Microsoft has been accused of a certain hubris over the years, but it's got nothing on Hutcherson. The former NFL linebacker tells the Times: "I want to be to Christianity what Gretzky was to hockey, what Beckham is to soccer, what Jordan was to basketball, what Martin Luther King was to African-American rights, what the Pope was to Poland. I want to be that to Christianity."

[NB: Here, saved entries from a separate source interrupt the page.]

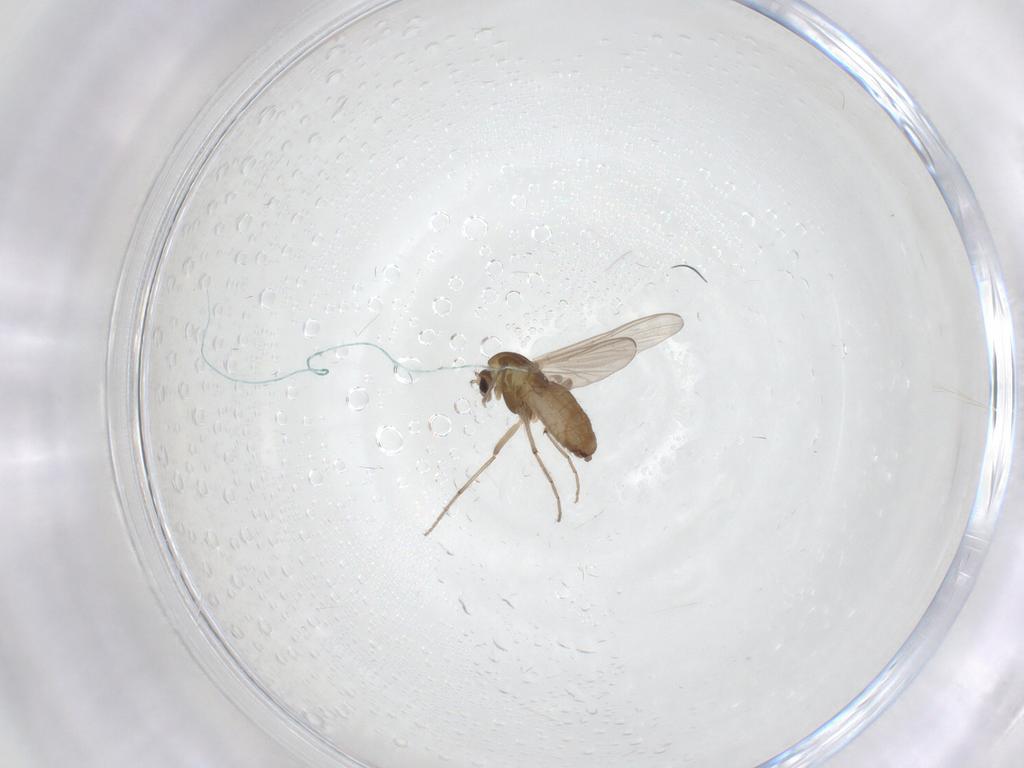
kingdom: Animalia
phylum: Arthropoda
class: Insecta
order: Diptera
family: Chironomidae
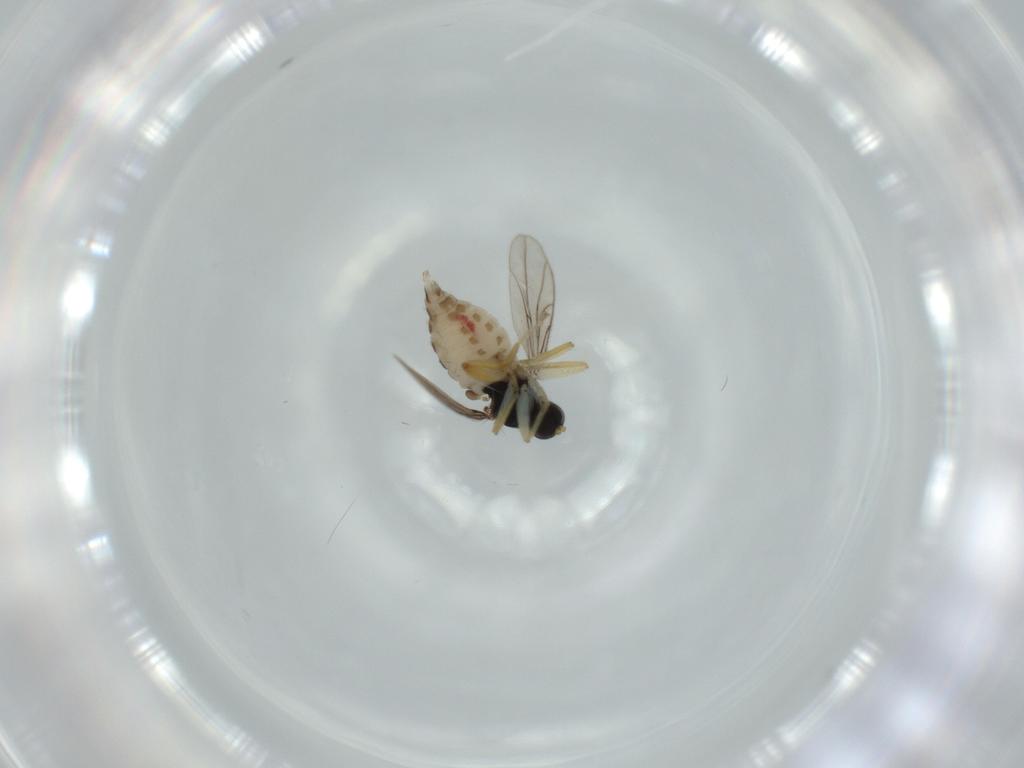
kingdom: Animalia
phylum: Arthropoda
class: Insecta
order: Diptera
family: Hybotidae
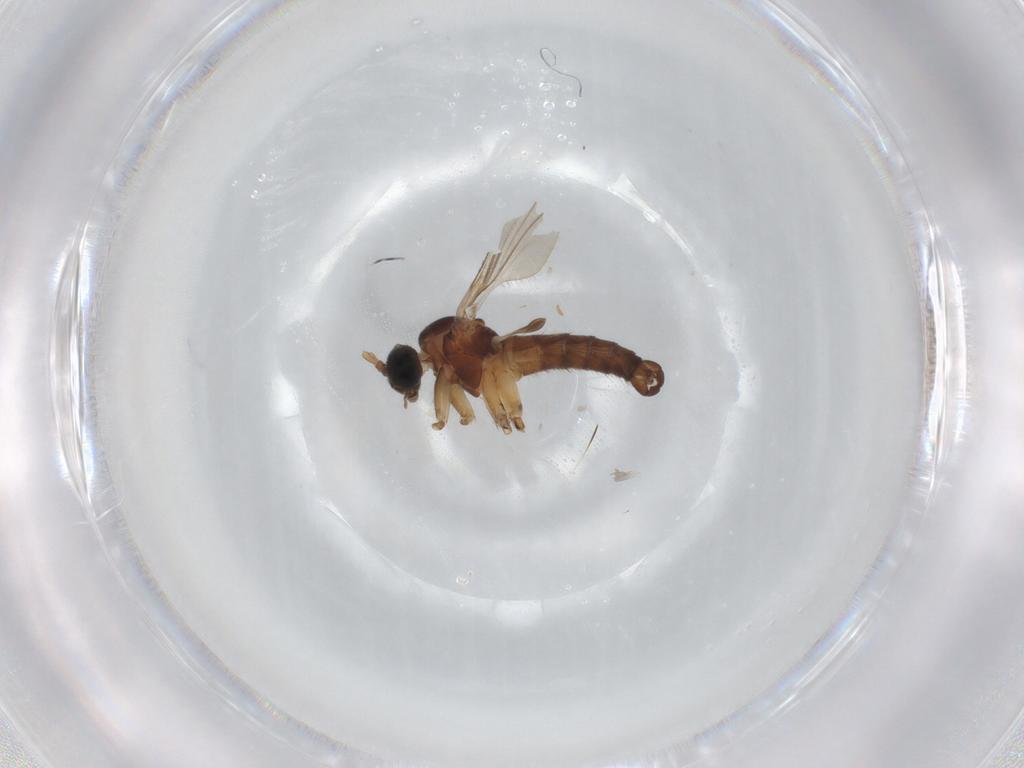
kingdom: Animalia
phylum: Arthropoda
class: Insecta
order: Diptera
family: Sciaridae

Activists for gay rights tried to attend Hutcherson's services in Redmond, Wash., Sunday, but some were forced to remove rainbow-colored wristbands and sit in an area separate from the church's usual worshippers. "When you're in the battle, it's not time for 'nice,'" Hutcherson says. "It's time to win.""It's not time for 'nice.' It's time to win." - Matthew 4:17, was it? Yeah, that one definitely sounds like something Christ would say. Big fan of segregation too, that Jesus. He was truly wise.
2 comments:
Kierkegaard was referring to institutional Christianity, not true Christian faith. He despised the dry, state protestant church of his time, and wanted to find a true, lively, passionate faith. Personally he was a devout Christian, who first developed an existentialist Christianity based on an ultimately irrational "leap of faith". Maybe next time you should understand him better before quoting him out of context.
What makes you think that I wasn't referring to the same thing? See this post.